The HBR writes an interesting piece, citing McKinsey data, on the job-disruption of automation and how to handle this.

Productivity has been one of the major themes of our Expert Series since its inception. In advanced economies productivity growth has stagnated worryingly, and the demographics of these countries are not boding well for growth going forward.

Fortunately, Automation and Advanced Robotics come to the rescue, giving the global economy a productivity boost. The question is of course; will this disrupt the workforce? From the HBR:

No less significant than the jobs that will be displaced are the jobs that will change—and those that will be created. New research by the McKinsey Global institute suggests that roughly 15% of the global workforce could be displaced by 2030 in a midpoint scenario, but that the jobs likely created will make up for those lost.

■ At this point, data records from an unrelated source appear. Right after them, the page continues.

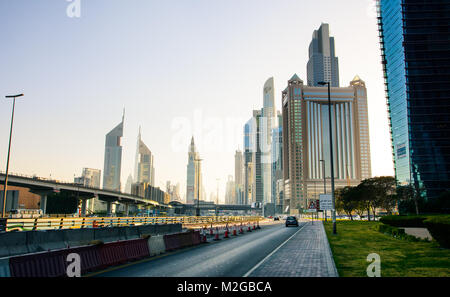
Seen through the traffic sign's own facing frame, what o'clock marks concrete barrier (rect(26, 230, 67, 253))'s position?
The concrete barrier is roughly at 1 o'clock from the traffic sign.

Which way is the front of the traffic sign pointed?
toward the camera

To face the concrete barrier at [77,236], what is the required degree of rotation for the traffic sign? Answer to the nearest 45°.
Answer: approximately 45° to its right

There is an important proviso: that economies sustain high economic growth and dynamism, coupled with strong trends that will drive demand for work. Even so, between 75 million to 375 million people globally may need to switch occupational categories by 2030, depending on how quickly automation is adopted.

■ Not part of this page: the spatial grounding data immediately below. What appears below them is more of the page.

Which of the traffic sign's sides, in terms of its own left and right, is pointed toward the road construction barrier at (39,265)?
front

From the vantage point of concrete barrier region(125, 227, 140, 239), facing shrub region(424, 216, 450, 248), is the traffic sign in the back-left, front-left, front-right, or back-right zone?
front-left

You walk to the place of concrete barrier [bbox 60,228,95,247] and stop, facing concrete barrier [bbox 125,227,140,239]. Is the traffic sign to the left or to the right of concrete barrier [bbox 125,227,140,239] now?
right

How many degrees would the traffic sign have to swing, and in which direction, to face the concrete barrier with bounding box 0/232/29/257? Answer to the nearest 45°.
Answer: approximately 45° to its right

No small feat; hundreds of millions of people need to change jobs, meaning they need to be re-educated, likely at higher levels as the physical labor will be done by the machines. Countries everywhere will face great challenges to respond to these changes. The HBR posits:

Our view is that we should embrace automation technologies for the productivity benefits they will bring, even as we deal proactively with the workforce transitions that will accompany adoption. The tradeoff between productivity and employment is actually less than it might seem at first sight, since the GDP bounce that productivity brings will raise consumption and hence labor demand, as it has always done in the past. This effect will be stronger and faster if the gains in value added turn into income in the hands of those who are likely to spend it. Broadly distributing income gains will then translate productivity growth into GDP growth.

The HBR then lists three priorities that will help countries through the transition:

First, a much sharper focus on skills and training.

Second, we should take another look at making the labor market more fluid,

The third priority should be a reevaluation of income and transition support to help displaced workers or those struggling with transitions to new occupations.